++++ Supplied material

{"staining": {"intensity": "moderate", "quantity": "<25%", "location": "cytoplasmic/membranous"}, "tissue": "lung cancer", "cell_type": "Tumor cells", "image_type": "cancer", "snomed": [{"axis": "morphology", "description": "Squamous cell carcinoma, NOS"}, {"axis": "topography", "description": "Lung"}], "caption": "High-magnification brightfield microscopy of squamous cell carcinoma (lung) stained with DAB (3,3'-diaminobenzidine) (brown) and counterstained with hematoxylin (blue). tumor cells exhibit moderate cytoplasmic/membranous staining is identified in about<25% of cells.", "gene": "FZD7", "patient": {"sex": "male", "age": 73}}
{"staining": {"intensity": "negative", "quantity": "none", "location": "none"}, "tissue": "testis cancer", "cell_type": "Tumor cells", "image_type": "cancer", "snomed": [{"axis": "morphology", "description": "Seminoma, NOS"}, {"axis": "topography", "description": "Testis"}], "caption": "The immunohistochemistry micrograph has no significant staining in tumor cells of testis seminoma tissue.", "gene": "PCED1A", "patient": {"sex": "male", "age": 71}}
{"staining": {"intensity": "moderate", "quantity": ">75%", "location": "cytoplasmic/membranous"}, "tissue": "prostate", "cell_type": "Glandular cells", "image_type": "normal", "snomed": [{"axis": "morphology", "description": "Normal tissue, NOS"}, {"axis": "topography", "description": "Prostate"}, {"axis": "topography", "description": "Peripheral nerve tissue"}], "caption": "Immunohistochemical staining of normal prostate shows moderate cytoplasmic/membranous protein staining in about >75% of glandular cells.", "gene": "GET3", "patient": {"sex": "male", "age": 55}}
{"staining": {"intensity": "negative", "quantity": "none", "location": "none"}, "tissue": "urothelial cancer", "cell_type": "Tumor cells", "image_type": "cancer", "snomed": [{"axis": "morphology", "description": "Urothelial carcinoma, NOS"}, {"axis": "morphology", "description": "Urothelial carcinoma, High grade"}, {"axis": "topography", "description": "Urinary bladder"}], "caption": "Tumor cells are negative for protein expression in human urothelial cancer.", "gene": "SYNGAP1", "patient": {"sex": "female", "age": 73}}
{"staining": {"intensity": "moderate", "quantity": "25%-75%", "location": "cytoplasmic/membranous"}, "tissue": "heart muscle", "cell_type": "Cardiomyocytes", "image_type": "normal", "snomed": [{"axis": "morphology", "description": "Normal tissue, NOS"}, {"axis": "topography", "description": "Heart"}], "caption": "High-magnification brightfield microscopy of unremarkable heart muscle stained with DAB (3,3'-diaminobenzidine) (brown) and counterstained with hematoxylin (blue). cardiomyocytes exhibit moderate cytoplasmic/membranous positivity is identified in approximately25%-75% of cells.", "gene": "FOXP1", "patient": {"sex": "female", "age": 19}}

++++++++

> _Goal of the exercise_
Transcribe the entries exactly.

> _Answer below_
{"staining": {"intensity": "moderate", "quantity": "<25%", "location": "cytoplasmic/membranous"}, "tissue": "lung cancer", "cell_type": "Tumor cells", "image_type": "cancer", "snomed": [{"axis": "morphology", "description": "Squamous cell carcinoma, NOS"}, {"axis": "topography", "description": "Lung"}], "caption": "High-magnification brightfield microscopy of squamous cell carcinoma (lung) stained with DAB (3,3'-diaminobenzidine) (brown) and counterstained with hematoxylin (blue). tumor cells exhibit moderate cytoplasmic/membranous staining is identified in about<25% of cells.", "gene": "FZD7", "patient": {"sex": "male", "age": 73}}
{"staining": {"intensity": "negative", "quantity": "none", "location": "none"}, "tissue": "testis cancer", "cell_type": "Tumor cells", "image_type": "cancer", "snomed": [{"axis": "morphology", "description": "Seminoma, NOS"}, {"axis": "topography", "description": "Testis"}], "caption": "The immunohistochemistry micrograph has no significant staining in tumor cells of testis seminoma tissue.", "gene": "PCED1A", "patient": {"sex": "male", "age": 71}}
{"staining": {"intensity": "moderate", "quantity": ">75%", "location": "cytoplasmic/membranous"}, "tissue": "prostate", "cell_type": "Glandular cells", "image_type": "normal", "snomed": [{"axis": "morphology", "description": "Normal tissue, NOS"}, {"axis": "topography", "description": "Prostate"}, {"axis": "topography", "description": "Peripheral nerve tissue"}], "caption": "Immunohistochemical staining of normal prostate shows moderate cytoplasmic/membranous protein staining in about >75% of glandular cells.", "gene": "GET3", "patient": {"sex": "male", "age": 55}}
{"staining": {"intensity": "negative", "quantity": "none", "location": "none"}, "tissue": "urothelial cancer", "cell_type": "Tumor cells", "image_type": "cancer", "snomed": [{"axis": "morphology", "description": "Urothelial carcinoma, NOS"}, {"axis": "morphology", "description": "Urothelial carcinoma, High grade"}, {"axis": "topography", "description": "Urinary bladder"}], "caption": "Tumor cells are negative for protein expression in human urothelial cancer.", "gene": "SYNGAP1", "patient": {"sex": "female", "age": 73}}
{"staining": {"intensity": "moderate", "quantity": "25%-75%", "location": "cytoplasmic/membranous"}, "tissue": "heart muscle", "cell_type": "Cardiomyocytes", "image_type": "normal", "snomed": [{"axis": "morphology", "description": "Normal tissue, NOS"}, {"axis": "topography", "description": "Heart"}], "caption": "High-magnification brightfield microscopy of unremarkable heart muscle stained with DAB (3,3'-diaminobenzidine) (brown) and counterstained with hematoxylin (blue). cardiomyocytes exhibit moderate cytoplasmic/membranous positivity is identified in approximately25%-75% of cells.", "gene": "FOXP1", "patient": {"sex": "female", "age": 19}}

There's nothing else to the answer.